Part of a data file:
┌──
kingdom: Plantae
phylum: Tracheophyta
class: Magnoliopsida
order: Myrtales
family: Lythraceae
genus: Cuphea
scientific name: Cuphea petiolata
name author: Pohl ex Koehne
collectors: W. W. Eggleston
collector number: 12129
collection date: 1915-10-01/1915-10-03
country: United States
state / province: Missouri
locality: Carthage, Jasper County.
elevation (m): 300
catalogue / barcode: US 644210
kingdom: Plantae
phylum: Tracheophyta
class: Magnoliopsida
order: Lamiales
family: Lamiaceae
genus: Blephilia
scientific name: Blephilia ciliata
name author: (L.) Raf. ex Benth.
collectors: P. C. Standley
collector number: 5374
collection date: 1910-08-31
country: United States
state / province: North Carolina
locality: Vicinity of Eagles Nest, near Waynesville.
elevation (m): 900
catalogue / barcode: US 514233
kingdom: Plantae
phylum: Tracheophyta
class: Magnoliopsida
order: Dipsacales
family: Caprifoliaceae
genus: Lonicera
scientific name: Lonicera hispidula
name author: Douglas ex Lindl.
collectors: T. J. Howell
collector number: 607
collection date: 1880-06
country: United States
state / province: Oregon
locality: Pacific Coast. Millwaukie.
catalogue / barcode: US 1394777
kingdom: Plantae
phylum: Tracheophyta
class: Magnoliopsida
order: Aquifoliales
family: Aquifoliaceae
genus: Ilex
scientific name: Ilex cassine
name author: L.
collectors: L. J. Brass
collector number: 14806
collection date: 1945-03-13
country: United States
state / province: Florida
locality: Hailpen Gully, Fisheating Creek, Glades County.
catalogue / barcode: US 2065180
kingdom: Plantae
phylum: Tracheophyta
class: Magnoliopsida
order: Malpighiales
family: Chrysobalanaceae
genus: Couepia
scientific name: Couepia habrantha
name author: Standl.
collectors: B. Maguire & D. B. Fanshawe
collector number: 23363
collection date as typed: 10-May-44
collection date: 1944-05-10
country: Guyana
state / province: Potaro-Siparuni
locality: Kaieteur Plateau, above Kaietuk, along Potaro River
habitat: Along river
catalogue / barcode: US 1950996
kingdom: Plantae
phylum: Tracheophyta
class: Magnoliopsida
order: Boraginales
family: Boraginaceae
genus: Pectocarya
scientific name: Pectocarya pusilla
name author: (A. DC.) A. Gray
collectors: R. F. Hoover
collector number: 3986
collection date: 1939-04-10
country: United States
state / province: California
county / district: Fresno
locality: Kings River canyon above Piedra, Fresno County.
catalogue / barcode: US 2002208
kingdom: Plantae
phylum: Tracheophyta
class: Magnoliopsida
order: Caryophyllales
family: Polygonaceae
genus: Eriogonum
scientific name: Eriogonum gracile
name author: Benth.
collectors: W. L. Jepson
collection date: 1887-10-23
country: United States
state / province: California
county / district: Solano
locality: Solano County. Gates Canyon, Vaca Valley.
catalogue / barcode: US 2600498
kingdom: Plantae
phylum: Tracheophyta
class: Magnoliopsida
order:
└──
**STATED GOAL:** Rewrite every line of the material above as a numbered list, leaving out any blank lines.

**RESULT BELOW:**
1. kingdom: Plantae
2. phylum: Tracheophyta
3. class: Magnoliopsida
4. order: Myrtales
5. family: Lythraceae
6. genus: Cuphea
7. scientific name: Cuphea petiolata
8. name author: Pohl ex Koehne
9. collectors: W. W. Eggleston
10. collector number: 12129
11. collection date: 1915-10-01/1915-10-03
12. country: United States
13. state / province: Missouri
14. locality: Carthage, Jasper County.
15. elevation (m): 300
16. catalogue / barcode: US 644210
17. kingdom: Plantae
18. phylum: Tracheophyta
19. class: Magnoliopsida
20. order: Lamiales
21. family: Lamiaceae
22. genus: Blephilia
23. scientific name: Blephilia ciliata
24. name author: (L.) Raf. ex Benth.
25. collectors: P. C. Standley
26. collector number: 5374
27. collection date: 1910-08-31
28. country: United States
29. state / province: North Carolina
30. locality: Vicinity of Eagles Nest, near Waynesville.
31. elevation (m): 900
32. catalogue / barcode: US 514233
33. kingdom: Plantae
34. phylum: Tracheophyta
35. class: Magnoliopsida
36. order: Dipsacales
37. family: Caprifoliaceae
38. genus: Lonicera
39. scientific name: Lonicera hispidula
40. name author: Douglas ex Lindl.
41. collectors: T. J. Howell
42. collector number: 607
43. collection date: 1880-06
44. country: United States
45. state / province: Oregon
46. locality: Pacific Coast. Millwaukie.
47. catalogue / barcode: US 1394777
48. kingdom: Plantae
49. phylum: Tracheophyta
50. class: Magnoliopsida
51. order: Aquifoliales
52. family: Aquifoliaceae
53. genus: Ilex
54. scientific name: Ilex cassine
55. name author: L.
56. collectors: L. J. Brass
57. collector number: 14806
58. collection date: 1945-03-13
59. country: United States
60. state / province: Florida
61. locality: Hailpen Gully, Fisheating Creek, Glades County.
62. catalogue / barcode: US 2065180
63. kingdom: Plantae
64. phylum: Tracheophyta
65. class: Magnoliopsida
66. order: Malpighiales
67. family: Chrysobalanaceae
68. genus: Couepia
69. scientific name: Couepia habrantha
70. name author: Standl.
71. collectors: B. Maguire & D. B. Fanshawe
72. collector number: 23363
73. collection date as typed: 10-May-44
74. collection date: 1944-05-10
75. country: Guyana
76. state / province: Potaro-Siparuni
77. locality: Kaieteur Plateau, above Kaietuk, along Potaro River
78. habitat: Along river
79. catalogue / barcode: US 1950996
80. kingdom: Plantae
81. phylum: Tracheophyta
82. class: Magnoliopsida
83. order: Boraginales
84. family: Boraginaceae
85. genus: Pectocarya
86. scientific name: Pectocarya pusilla
87. name author: (A. DC.) A. Gray
88. collectors: R. F. Hoover
89. collector number: 3986
90. collection date: 1939-04-10
91. country: United States
92. state / province: California
93. county / district: Fresno
94. locality: Kings River canyon above Piedra, Fresno County.
95. catalogue / barcode: US 2002208
96. kingdom: Plantae
97. phylum: Tracheophyta
98. class: Magnoliopsida
99. order: Caryophyllales
100. family: Polygonaceae
101. genus: Eriogonum
102. scientific name: Eriogonum gracile
103. name author: Benth.
104. collectors: W. L. Jepson
105. collection date: 1887-10-23
106. country: United States
107. state / province: California
108. county / district: Solano
109. locality: Solano County. Gates Canyon, Vaca Valley.
110. catalogue / barcode: US 2600498
111. kingdom: Plantae
112. phylum: Tracheophyta
113. class: Magnoliopsida
114. order:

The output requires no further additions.